幾度も見つめ続けただけの携帯電話
坂道から転がり落ちるようにして生まれたこの感情に振り回されてばかり
膝小僧に顔をうずめて、時計の針の音に耳をそばだてていた
その一言が欲しい
不規則に聞こえてくるボールの音
柔らかい朝の光に照らされたテニスコート
足を踏み出せば、そこには宍戸がいた
はにかんだような笑顔が少しくすぐったくて
想いが通じ合ったばかりの恋人たちのように小さく笑った
「おはよ」
「随分早いじゃねぇか。目覚まし時計、直ったのか?」
「おかげさまでね」
数日前、壊れた時計を持って来たら宍戸の拳によって直され、
自転車の鍵を失くしたといえば辺りが真っ暗になるまで捜してくれた
実の兄のように面倒見がよくて、スポーツも出来る宍戸は当然人当たりも良い
たまたま、三年間クラスが一緒になって、何度も席が隣になっただけ
そんな関係だった
ただ、それだけ
――――――多分
「宍戸」
「ん?」
愛用のスポーツタオルで汗を拭う宍戸の隣を歩きながら呟いた
頭に響く自身の鼓動は、限りなく速い気がする
昨日の夜から何度も思い描いていた台詞
家族に訝しげな表情で見られようと、愛犬に吠えられようとも言うつもりだった
「あの・・・・・・ね」
遊びに行こうって、誘って・・・?
たったその一言だけ
でも、いざ本人を目の前にすると何も言えなくなって
宍戸が本当に自分のことを嫌いだと思っていないか
こんなこと言って嫌われはしないだろうか
前に読んだ少女漫画の心理描写にそっくりで
自分でも自分を疑った
でも、宍戸が好きだと気づいた気持ちは変わらなくて
気持ちだけがハッキリしている自分がとてつもなく恥ずかしかった
「お前、今日なんか変だぞ」
「・・・っ///」
無意識的に頬に触れた手
ほんの少し潤んだ瞳と赤くなった頬が宍戸の目に入って―――――固まった
「そんな顔・・・すんなよ///」
「そ、そんな顔ってどんなよ!!///」
「ばか!んなもん言えるか!///」
お互い顔が真っ赤だと責め合っていたものの、常識人の二人に時間はやっぱり気になるらしく
ゆっくりと、教室に向かって歩き始めた
「アホらし。やめよーぜ」
「そうだね・・・」
宍戸のアホらしい、という言葉に気持ちがふっきれていった
「確かに、アホらしいかもね」
昨日はあんなに悩んで、悩んで・・・
宍戸が自分と同じ気持ちだったら良い、とか
気持ちを少しでも良いから確かめたい、とか
もう、どうでもいいや
「、いこーぜ」
「うん」
私の目の前には、笑って振り向いてくれるあなたがいる
例え私が遅れをとっても、必ず振り向いて待ってくれるあなたが
待ってて、すぐに追いつくからね
あなたの隣で笑って肩を並べていたい
ずっと、ずっと――――ね
あとがき
色んな想いを込めて作りました。それだけは確かです!(必死)
誕生日の「た」の字も出てきてないけど、宍戸さんの大らかさだけは伝わるというか・・・。

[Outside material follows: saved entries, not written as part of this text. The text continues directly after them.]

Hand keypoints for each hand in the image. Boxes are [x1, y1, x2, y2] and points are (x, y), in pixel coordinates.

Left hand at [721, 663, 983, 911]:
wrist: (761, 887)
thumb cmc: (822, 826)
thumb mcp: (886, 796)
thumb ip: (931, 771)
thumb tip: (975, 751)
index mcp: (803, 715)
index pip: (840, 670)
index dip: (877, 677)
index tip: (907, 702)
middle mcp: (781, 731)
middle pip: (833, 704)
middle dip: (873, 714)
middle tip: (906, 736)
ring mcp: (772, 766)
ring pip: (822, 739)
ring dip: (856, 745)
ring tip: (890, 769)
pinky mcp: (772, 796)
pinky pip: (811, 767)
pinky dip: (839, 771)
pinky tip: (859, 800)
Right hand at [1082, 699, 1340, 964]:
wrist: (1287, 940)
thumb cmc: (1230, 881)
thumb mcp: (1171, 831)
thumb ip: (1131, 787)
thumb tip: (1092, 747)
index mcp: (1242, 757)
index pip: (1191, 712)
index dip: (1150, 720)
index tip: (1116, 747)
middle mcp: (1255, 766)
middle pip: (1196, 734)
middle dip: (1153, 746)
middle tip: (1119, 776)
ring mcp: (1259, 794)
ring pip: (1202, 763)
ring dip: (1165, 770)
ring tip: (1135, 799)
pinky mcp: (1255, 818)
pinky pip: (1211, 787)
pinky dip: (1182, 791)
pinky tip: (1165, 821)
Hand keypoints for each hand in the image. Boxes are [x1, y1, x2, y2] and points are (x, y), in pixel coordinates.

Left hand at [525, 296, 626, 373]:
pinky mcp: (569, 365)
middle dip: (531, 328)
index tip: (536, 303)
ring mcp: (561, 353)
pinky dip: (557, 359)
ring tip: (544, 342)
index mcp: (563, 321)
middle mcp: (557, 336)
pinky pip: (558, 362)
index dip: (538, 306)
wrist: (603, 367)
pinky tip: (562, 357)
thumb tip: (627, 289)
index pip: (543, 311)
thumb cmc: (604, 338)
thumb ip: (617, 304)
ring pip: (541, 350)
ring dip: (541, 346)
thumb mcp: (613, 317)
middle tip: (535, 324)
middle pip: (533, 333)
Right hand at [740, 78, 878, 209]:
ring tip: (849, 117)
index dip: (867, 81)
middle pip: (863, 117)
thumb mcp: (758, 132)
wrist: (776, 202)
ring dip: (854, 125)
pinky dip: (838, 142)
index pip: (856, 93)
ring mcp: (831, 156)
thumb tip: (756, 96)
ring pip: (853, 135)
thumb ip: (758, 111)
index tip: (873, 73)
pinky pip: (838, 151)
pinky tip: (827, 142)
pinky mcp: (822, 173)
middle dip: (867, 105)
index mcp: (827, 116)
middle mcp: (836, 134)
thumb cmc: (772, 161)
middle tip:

何つーか、宍戸さんは普通に中学生らしい青臭い青春を送ってそうだなー、と。
頑張れ、宍戸さん!君の未来はきっと明るいぞ!
この主人公ちゃんは管理人と同じく誘い下手です。
誘い下手なのって、相手に自分から誘ってることが嫌だと思われてないか不安なんです。
なので、わざわざ相手に確認したりして?と思われてたりします。
この主人公ちゃんは、悩むなんてお前らしくねーぞ、みたいな宍戸さんの純100%の爽やかさに
もう悩むのアホらしいや、みたいな感じでふっきれちゃってますが・・・。
宍戸さん、誕生日おめでとうございます!
これからも氷帝のお兄ちゃん、私の心のお兄ちゃん、氷帝ファンのお兄ちゃん的存在で居てください。